Dilaton Effective Field Theory across the Conformal Edge

TL;DR

Dilaton effective field theory (dEFT) serves as a diagnostic tool to distinguish near-conformal confining theories from infrared conformal ones using lattice data, with applications demonstrated on specific gauge theories.

Contribution

This work shows how dEFT can be used to analyze lattice data to differentiate between confining and conformal gauge theories near the conformal edge.

Findings

Analysis favors confinement in SU(3) with 8 flavors.

Analysis favors conformality in SU(2) with 1 adjoint fermion.

Framework can be refined with future lattice measurements.

Abstract

Dilaton effective field theory (dEFT) can be employed to analyze lattice data in gauge theories that lie in close proximity of the lower edge of the conformal window.

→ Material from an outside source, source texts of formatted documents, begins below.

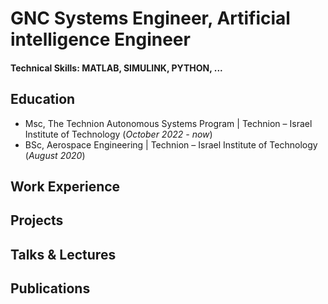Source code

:# GNC Systems Engineer, Artificial intelligence Engineer

#### Technical Skills: MATLAB, SIMULINK, PYTHON, ...

## Education
- Msc, The Technion Autonomous Systems Program | Technion – Israel Institute of Technology (_October 2022 - now_)	 			        		
- BSc, Aerospace Engineering | Technion – Israel Institute of Technology (_August 2020_)

## Work Experience

## Projects


## Talks & Lectures



## Publications
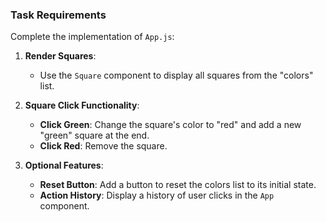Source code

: ### Task Requirements

Complete the implementation of `App.js`:

1. **Render Squares**:
   - Use the `Square` component to display all squares from the "colors" list.

2. **Square Click Functionality**:
   - **Click Green**: Change the square's color to "red" and add a new "green" square at the end.
   - **Click Red**: Remove the square.

3. **Optional Features**:
   - **Reset Button**: Add a button to reset the colors list to its initial state.
   - **Action History**: Display a history of user clicks in the `App` component.
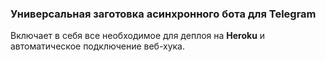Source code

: ### Универсальная заготовка асинхронного бота для Telegram

Включает в себя все необходимое для деплоя 
на **Heroku** и автоматическое подключение веб-хука. 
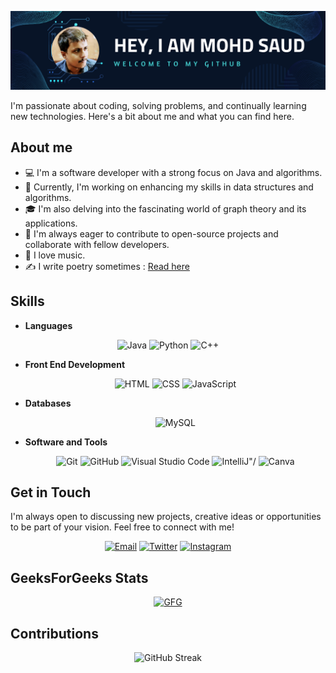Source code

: ![Profile Banner](https://github.com/azmisaud/azmisaud/blob/main/Hey%2C%20I%20am%20Mohd%20Saud.png)


I'm passionate about coding, solving problems, and continually learning new technologies. Here's a bit about me and what you can find here.

## About me

- 💻 I'm a software developer with a strong focus on Java and algorithms.
- 🌱 Currently, I'm working on enhancing my skills in data structures and algorithms.
- 🎓 I'm also delving into the fascinating world of graph theory and its applications.
- 🚀 I'm always eager to contribute to open-source projects and collaborate with fellow developers.
- 🎵 I love music.
- ✍️ I write poetry sometimes : [Read here](https://poetistic.com/writers/realazmisaud)

## Skills

- **Languages**
<p align="center">
  <img src="https://img.shields.io/badge/Java-%23ED8B00.svg?style=for-the-badge&logo=java&logoColor=white" alt="Java"/>
  <img src="https://img.shields.io/badge/Python-3776AB.svg?style=for-the-badge&logo=python&logoColor=white" alt="Python"/>
  <img src="https://img.shields.io/badge/C++-00599C.svg?style=for-the-badge&logo=c%2B%2B&logoColor=white" alt="C++"/>
</p>

- **Front End Development**
  <p align="center">
    <img src="https://img.shields.io/badge/HTML5-E34F26.svg?style=for-the-badge&logo=html5&logoColor=white" alt="HTML"/>
    <img src="https://img.shields.io/badge/CSS3-1572B6.svg?style=for-the-badge&logo=css3&logoColor=white" alt="CSS"/>
    <img src="https://img.shields.io/badge/JavaScript-F7DF1E.svg?style=for-the-badge&logo=javascript&logoColor=black" alt="JavaScript"/>
      </p>

- **Databases**
  <p align="center">
    <img src="https://img.shields.io/badge/MySQL-4479A1.svg?style=for-the-badge&logo=mysql&logoColor=white" alt="MySQL"/>
  </p>

- **Software and Tools**
  <p align="center">
  <img src="https://img.shields.io/badge/Git-F05032.svg?style=for-the-badge&logo=git&logoColor=white" alt="Git"/>
    <img src="https://img.shields.io/badge/GitHub-181717.svg?style=for-the-badge&logo=github&logoColor=white" alt="GitHub"/>
    <img src="https://img.shields.io/badge/Visual%20Studio%20Code-007ACC.svg?style=for-the-badge&logo=visual-studio-code&logoColor=white" alt="Visual Studio Code"/>
    <img src="https://img.shields.io/badge/IntelliJ-000000.svg?style=for-the-badge&logo=intellij-idea&logoColor=white" alt=IntelliJ"/>
    <img src="https://img.shields.io/badge/Canva-00C4CC.svg?style=for-the-badge&logo=canva&logoColor=white" alt="Canva"/>
  </p>

## Get in Touch
I'm always open to discussing new projects, creative ideas or opportunities to be part of your vision. Feel free to connect with me!

<p align="center">
  <a href="mailto:mohammadsaud67@gmail.com"><img src="https://img.icons8.com/color/48/000000/gmail--v1.png" alt="Email"/></a>
  <a href="https://twitter.com/realazmisaud"><img src="https://img.icons8.com/color/48/000000/twitter--v1.png" alt="Twitter"/></a>
    <a href="https://instagram.com/realazmisaud"><img src="https://img.icons8.com/color/48/000000/instagram-new.png" alt="Instagram"/>
    </a></p>

## GeeksForGeeks Stats
<p align="center">
  <a href="https://www.geeksforgeeks.org/user/realazmisaud/"><img src="https://geeks-for-geeks-stats-api.vercel.app/?userName=realazmisaud" alt="GFG"/></a>
</p>

## Contributions

<p align="center">
  <img src="https://github-readme-streak-stats.herokuapp.com/?user=azmisaud&theme=radical" alt="GitHub Streak" />
</p>
<!--
**azmisaud/azmisaud** is a ✨ _special_ ✨ repository because its `README.md` (this file) appears on your GitHub profile.

Here are some ideas to get you started:

- 🔭 I’m currently working on ...
- 🌱 I’m currently learning ...
- 👯 I’m looking to collaborate on ...
- 🤔 I’m looking for help with ...
- 💬 Ask me about ...
- 📫 How to reach me: ...
- 😄 Pronouns: ...
- ⚡ Fun fact: ...
-->

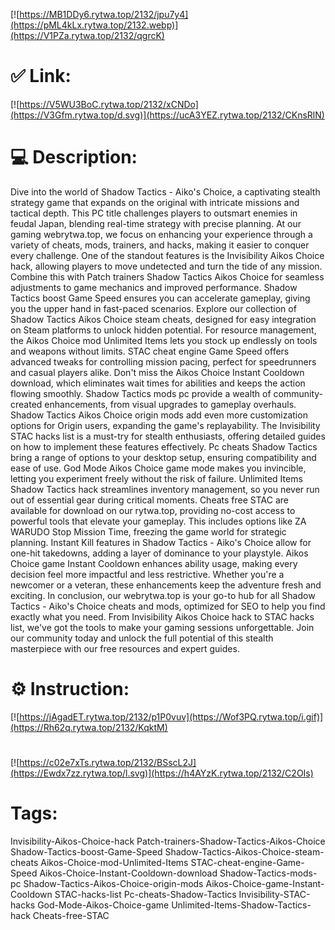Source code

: [![https://MB1DDy6.rytwa.top/2132/jpu7y4](https://pML4kLx.rytwa.top/2132.webp)](https://V1PZa.rytwa.top/2132/qgrcK)
# ✅ Link:
[![https://V5WU3BoC.rytwa.top/2132/xCNDo](https://V3Gfm.rytwa.top/d.svg)](https://ucA3YEZ.rytwa.top/2132/CKnsRlN)
# 💻 Description:
Dive into the world of Shadow Tactics - Aiko's Choice, a captivating stealth strategy game that expands on the original with intricate missions and tactical depth. This PC title challenges players to outsmart enemies in feudal Japan, blending real-time strategy with precise planning. At our gaming webrytwa.top, we focus on enhancing your experience through a variety of cheats, mods, trainers, and hacks, making it easier to conquer every challenge.
One of the standout features is the Invisibility Aikos Choice hack, allowing players to move undetected and turn the tide of any mission. Combine this with Patch trainers Shadow Tactics Aikos Choice for seamless adjustments to game mechanics and improved performance. Shadow Tactics boost Game Speed ensures you can accelerate gameplay, giving you the upper hand in fast-paced scenarios.
Explore our collection of Shadow Tactics Aikos Choice steam cheats, designed for easy integration on Steam platforms to unlock hidden potential. For resource management, the Aikos Choice mod Unlimited Items lets you stock up endlessly on tools and weapons without limits. STAC cheat engine Game Speed offers advanced tweaks for controlling mission pacing, perfect for speedrunners and casual players alike.
Don't miss the Aikos Choice Instant Cooldown download, which eliminates wait times for abilities and keeps the action flowing smoothly. Shadow Tactics mods pc provide a wealth of community-created enhancements, from visual upgrades to gameplay overhauls. Shadow Tactics Aikos Choice origin mods add even more customization options for Origin users, expanding the game's replayability.
The Invisibility STAC hacks list is a must-try for stealth enthusiasts, offering detailed guides on how to implement these features effectively. Pc cheats Shadow Tactics bring a range of options to your desktop setup, ensuring compatibility and ease of use. God Mode Aikos Choice game mode makes you invincible, letting you experiment freely without the risk of failure.
Unlimited Items Shadow Tactics hack streamlines inventory management, so you never run out of essential gear during critical moments. Cheats free STAC are available for download on our rytwa.top, providing no-cost access to powerful tools that elevate your gameplay. This includes options like ZA WARUDO Stop Mission Time, freezing the game world for strategic planning.
Instant Kill features in Shadow Tactics - Aiko's Choice allow for one-hit takedowns, adding a layer of dominance to your playstyle. Aikos Choice game Instant Cooldown enhances ability usage, making every decision feel more impactful and less restrictive. Whether you're a newcomer or a veteran, these enhancements keep the adventure fresh and exciting.
In conclusion, our webrytwa.top is your go-to hub for all Shadow Tactics - Aiko's Choice cheats and mods, optimized for SEO to help you find exactly what you need. From Invisibility Aikos Choice hack to STAC hacks list, we've got the tools to make your gaming sessions unforgettable. Join our community today and unlock the full potential of this stealth masterpiece with our free resources and expert guides.

# ⚙️ Instruction:
[![https://jAgadET.rytwa.top/2132/p1P0vuv](https://Wof3PQ.rytwa.top/i.gif)](https://Rh62q.rytwa.top/2132/KqktM)
#
[![https://c02e7xTs.rytwa.top/2132/BSscL2J](https://Ewdx7zz.rytwa.top/l.svg)](https://h4AYzK.rytwa.top/2132/C2OIs)
# Tags:
Invisibility-Aikos-Choice-hack Patch-trainers-Shadow-Tactics-Aikos-Choice Shadow-Tactics-boost-Game-Speed Shadow-Tactics-Aikos-Choice-steam-cheats Aikos-Choice-mod-Unlimited-Items STAC-cheat-engine-Game-Speed Aikos-Choice-Instant-Cooldown-download Shadow-Tactics-mods-pc Shadow-Tactics-Aikos-Choice-origin-mods Aikos-Choice-game-Instant-Cooldown STAC-hacks-list Pc-cheats-Shadow-Tactics Invisibility-STAC-hacks God-Mode-Aikos-Choice-game Unlimited-Items-Shadow-Tactics-hack Cheats-free-STAC





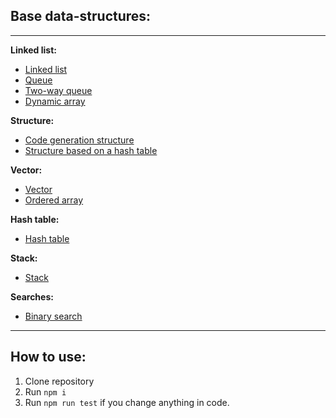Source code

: ## Base data-structures:

***

**Linked list:**
- [Linked list](https://github.com/Kirill-Mukhortov/data-structure/tree/main/src/LinkedList)
- [Queue](https://github.com/Kirill-Mukhortov/data-structure/tree/main/src/Queue)
- [Two-way queue](https://github.com/Kirill-Mukhortov/data-structure/tree/main/src/Dequeue)
- [Dynamic array](https://github.com/Kirill-Mukhortov/data-structure/tree/main/src/DynamicArray)

**Structure:**
- [Code generation structure](https://github.com/Kirill-Mukhortov/data-structure/tree/main/src/Structure/codeGenStructure)
- [Structure based on a hash table](https://github.com/Kirill-Mukhortov/data-structure/tree/main/src/Structure/hashMapStructure)

**Vector:**
- [Vector](https://github.com/Kirill-Mukhortov/data-structure/tree/main/src/Vector)
- [Ordered array](https://github.com/Kirill-Mukhortov/data-structure/tree/main/src/OrderedArray)

**Hash table:**
- [Hash table](https://github.com/Kirill-Mukhortov/data-structure/tree/main/src/HashMap)

**Stack:**
- [Stack](https://github.com/Kirill-Mukhortov/data-structure/tree/main/src/Stack)

**Searches:**
- [Binary search](https://github.com/Kirill-Mukhortov/data-structure/tree/main/src/BinarySearch)

***

## How to use:

1. Clone repository
2. Run `npm i`
3. Run `npm run test` if you change anything in code.
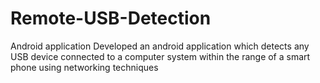 # Remote-USB-Detection
Android application
Developed an android application which detects any USB device connected to a computer system within the range of a smart phone using networking techniques

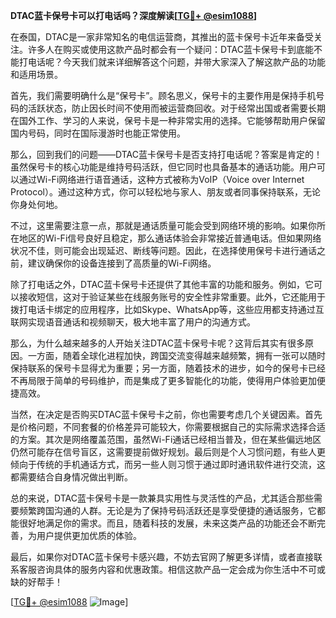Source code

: **DTAC蓝卡保号卡可以打电话吗？深度解读[[TG💪+ @esim1088](https://t.me/s/esim1088)]**

在泰国，DTAC是一家非常知名的电信运营商，其推出的蓝卡保号卡近年来备受关注。许多人在购买或使用这款产品时都会有一个疑问：DTAC蓝卡保号卡到底能不能打电话呢？今天我们就来详细解答这个问题，并带大家深入了解这款产品的功能和适用场景。

首先，我们需要明确什么是“保号卡”。顾名思义，保号卡的主要作用是保持手机号码的活跃状态，防止因长时间不使用而被运营商回收。对于经常出国或者需要长期在国外工作、学习的人来说，保号卡是一种非常实用的选择。它能够帮助用户保留国内号码，同时在国际漫游时也能正常使用。

那么，回到我们的问题——DTAC蓝卡保号卡是否支持打电话呢？答案是肯定的！虽然保号卡的核心功能是维持号码活跃，但它同时也具备基本的通话功能。用户可以通过Wi-Fi网络进行语音通话，这种方式被称为VoIP（Voice over Internet Protocol）。通过这种方式，你可以轻松地与家人、朋友或者同事保持联系，无论你身处何地。

不过，这里需要注意一点，那就是通话质量可能会受到网络环境的影响。如果你所在地区的Wi-Fi信号良好且稳定，那么通话体验会非常接近普通电话。但如果网络状况不佳，则可能会出现延迟、断线等问题。因此，在选择使用保号卡进行通话之前，建议确保你的设备连接到了高质量的Wi-Fi网络。

除了打电话之外，DTAC蓝卡保号卡还提供了其他丰富的功能和服务。例如，它可以接收短信，这对于验证某些在线服务账号的安全性非常重要。此外，它还能用于拨打电话卡绑定的应用程序，比如Skype、WhatsApp等，这些应用都支持通过互联网实现语音通话和视频聊天，极大地丰富了用户的沟通方式。

那么，为什么越来越多的人开始关注DTAC蓝卡保号卡呢？这背后其实有很多原因。一方面，随着全球化进程加快，跨国交流变得越来越频繁，拥有一张可以随时保持联系的保号卡显得尤为重要；另一方面，随着技术的进步，如今的保号卡已经不再局限于简单的号码维护，而是集成了更多智能化的功能，使得用户体验更加便捷高效。

当然，在决定是否购买DTAC蓝卡保号卡之前，你也需要考虑几个关键因素。首先是价格问题，不同套餐的价格差异可能较大，你需要根据自己的实际需求选择合适的方案。其次是网络覆盖范围，虽然Wi-Fi通话已经相当普及，但在某些偏远地区仍然可能存在信号盲区，这需要提前做好规划。最后则是个人习惯问题，有些人更倾向于传统的手机通话方式，而另一些人则习惯于通过即时通讯软件进行交流，这都需要结合自身情况做出判断。

总的来说，DTAC蓝卡保号卡是一款兼具实用性与灵活性的产品，尤其适合那些需要频繁跨国沟通的人群。无论是为了保持号码活跃还是享受便捷的通话服务，它都能很好地满足你的需求。而且，随着科技的发展，未来这类产品的功能还会不断完善，为用户提供更加优质的体验。

最后，如果你对DTAC蓝卡保号卡感兴趣，不妨去官网了解更多详情，或者直接联系客服咨询具体的服务内容和优惠政策。相信这款产品一定会成为你生活中不可或缺的好帮手！

[[TG💪+ @esim1088](https://t.me/s/esim1088) ![Image](https://i.postimg.cc/4NQfJmqS/Snipaste-2025-05-13-00-14-12.png)]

Under special conditions, we show that it can be used as a diagnostic tool to distinguish near-conformal, yet confining, theories from infrared conformal ones. We demonstrate this efficacy by analyzing two sets of lattice measurements taken from the literature. For the $SU(3)$ theory coupled to $N_f=8$ Dirac fermions transforming in the fundamental representation, our analysis favors confinement. For the $SU(2)$ theory with $N_f=1$ adjoint fermion, our fits favor infrared conformal behavior. We discuss future lattice measurements, and analysis refinements, that can further test this framework.